▶ **WORK REQUEST**
Take every line from the records below that includes the word "Notes".

▶ **DATA FOR THIS EXERCISE**
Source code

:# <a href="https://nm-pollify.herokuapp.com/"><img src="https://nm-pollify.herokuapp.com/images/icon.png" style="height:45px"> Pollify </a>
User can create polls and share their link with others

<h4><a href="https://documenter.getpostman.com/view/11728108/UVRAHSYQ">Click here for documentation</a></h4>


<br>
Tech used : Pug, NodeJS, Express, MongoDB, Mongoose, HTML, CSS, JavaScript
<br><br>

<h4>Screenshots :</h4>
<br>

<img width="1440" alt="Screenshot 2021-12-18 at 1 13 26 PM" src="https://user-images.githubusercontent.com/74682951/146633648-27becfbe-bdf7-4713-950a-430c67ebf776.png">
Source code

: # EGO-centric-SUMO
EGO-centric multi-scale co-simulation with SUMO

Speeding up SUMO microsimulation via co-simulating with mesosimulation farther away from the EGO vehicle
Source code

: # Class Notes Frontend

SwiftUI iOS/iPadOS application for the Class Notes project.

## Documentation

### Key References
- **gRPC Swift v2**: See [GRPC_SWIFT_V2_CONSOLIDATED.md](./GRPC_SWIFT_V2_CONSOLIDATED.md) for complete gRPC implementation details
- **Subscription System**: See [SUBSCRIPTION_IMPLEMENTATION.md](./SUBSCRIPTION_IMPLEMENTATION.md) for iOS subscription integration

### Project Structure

▶ **SOLVED EXERCISE**
: # Class Notes Frontend
SwiftUI iOS/iPadOS application for the Class Notes project.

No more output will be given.